Vanderbilt’s Pruitt named a Top 40 poet by Essence magazine

Stephanie Pruitt

Stephanie Pruitt, who received her Master of Fine Arts degree in creative writing in May 2010, has been named one of “Forty Favorite Poets” by Essence magazine in honor of its 40th anniversary.  Pruitt’s name appeared alongside such luminaries as Maya Angelou, Lucille Clifton, former Poet Laureate Rita Dove, Marilyn Nelson, Elizabeth Alexander, and Gwendolyn Brooks.

“I did a double take when I saw my name in the proximity of so many of the writers I have long admired,” Pruitt said. “It’s nice to be recognized and I take this as a nod that I’m moving in the right direction, but success for me comes one poem at a time.”

Pruitt, a native of Nashville, received the 2010 Academy of American Poets Prize and the 2009 Sedberry Prize.  She was a finalist for Poet and Writers’ Maureen Egen Award.

Her current project is a collection of poems about two fictional half-sisters during the period from 1840 to 1860; Pruitt’s poems follow the sisters as they escape from a Middle Tennessee plantation and settle in the North.

Her poems construct their narrative backbone on documented, historical places and occurrences.  Pruitt did research in a number of archives around the United States, many of them in Tennessee, including Belle Meade Plantation and The Hermitage, President Andrew Jackson’s home.

Here’s an excerpt from Pruitt’s poem Black Pepper 1841:

Knowing one day, others may run

cook stows it away

in apron pockets as she prepares

a meal she will not sit down to eat.

Teaspoons of crushed black gold

coating boot heels with hope

that it will defeat the hounds.

Let those well seasoned feet run.



Short story collection by Lorraine López honored

A short story collection by Vanderbilt fiction writer Lorraine López, a collection described as “an amazingly original Flannery O’Connor/Loretta Lynn collision,” was one of five finalists for the 2010 PEN/Faulkner Award for Fiction.

Homicide Survivors Picnic by Lorraine López, associate professor of English at Vanderbilt, competed with books by Sherman Alexie, Barbara Kingsolver, Lorrie Moore and Colson Whitehead for the award (which Sherman Alexie won).   López and the other three finalists each received $5,000.

The PEN/Faulkner Award for Fiction is the largest peer-juried prize for fiction in America.

“This is an amazing honor,” said López, who teaches in the graduate creative writing program at Vanderbilt. “I have long admired the other finalists and I am thrilled to be in such esteemed company.”

The finalists were honored in May 2010 at the 30th Annual PEN/Faulkner Award ceremony at the Folger Shakespeare Library in Washington, D.C.

“Overwhelmed by book-length stories and storytellers, we three writer-judges had to knuckle down and settle in for some serious summer, fall and winter reading and inner-listening,” said judge Al Young. “We managed to come up with five lingering beauties that freshly express the complex ways Americans believe and behave.”  The other judges were Rilla Askew and Kyoko Mori.

Homicide Survivors Picnic illustrates the lives of men, women, teenagers and children at turning-point moments.

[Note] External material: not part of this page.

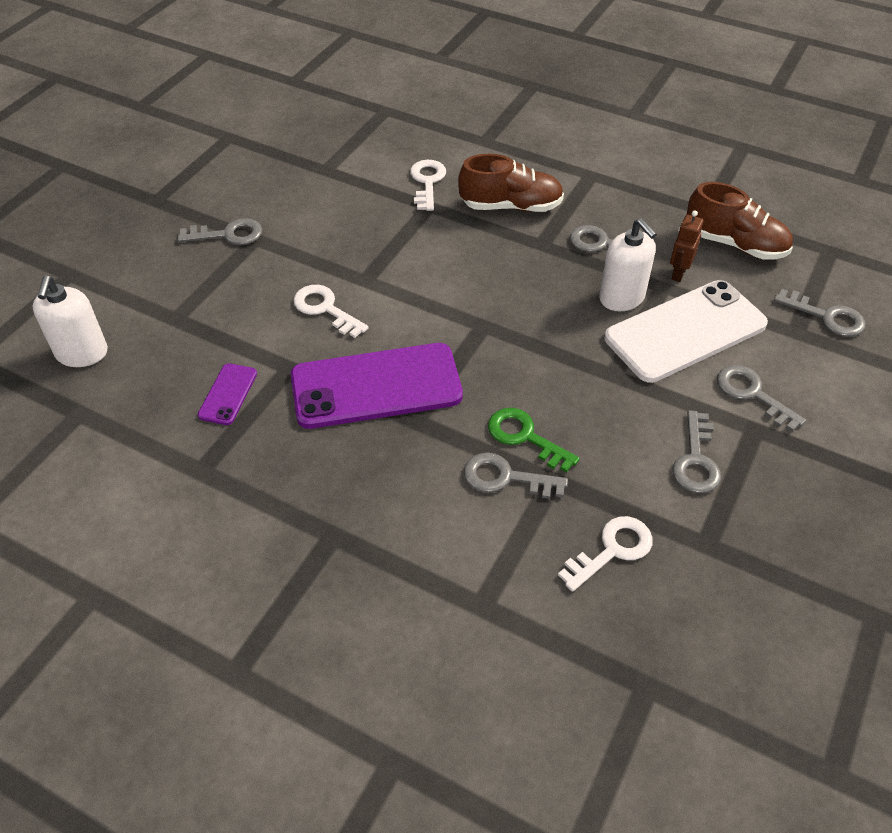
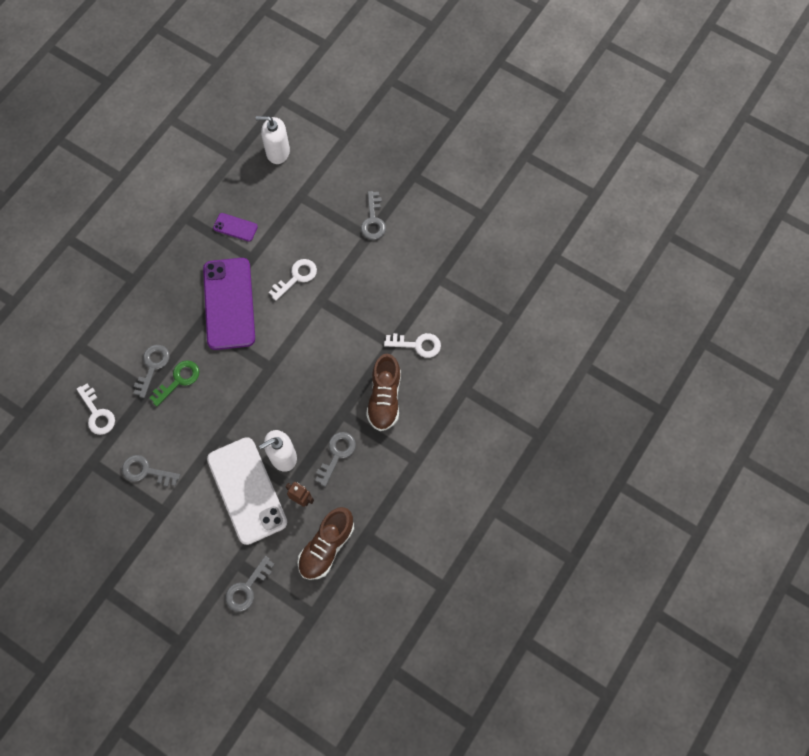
camera: 95 degrees right, 20 degrees up
(752, 394) = (188, 518): grey key -> none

The title story follows a single mother as she drives her pregnant teenage daughter and son to a gathering for survivors of murdered loved ones.

Critic Heather Sellers writes: “An amazingly original Flannery O’Connor/Loretta Lynn collision, this collection lets us witness the indomitable spirit and forces us to take pure joy in all we really ever have a chance at: flowed, gorgeous, weird, rollicking, screwed survival.”

Peter Guralnick inducted into the Blues Hall of Fame

Peter Guralnick

Vanderbilt University writer-in-residence Peter Guralnick was inducted with Bonnie Raitt, Charles Musselwhite, and Lonnie Brooks into the Blues Hall of Fame during a May 5, 2010 ceremony in Memphis.

Guralnick is the author of acclaimed biographies on Elvis Presley and Sam Cooke. About Last Train to Mephis, the first volume about Presley, Bob Dylan wrote, “Elvis steps from the pages. You can feel him breathe. This book cancels out all others.” Guralnick has also written extensively about the blues. The Blues Hall of Fame already lists his books, Feel Like Going Home, Searching for Robert Johnson and Sweet Soul Music, as “Classics of Blues Literature.”

Guralnick’s fellow inductee in the “non-performer” category was Sonny Payne, host of the King Biscuit Time radio show.   Previous non-performer inductees include Sam Phillips, Alan Lomax and Leonard Chess.  Guralnick is currently working on a book about Phillips.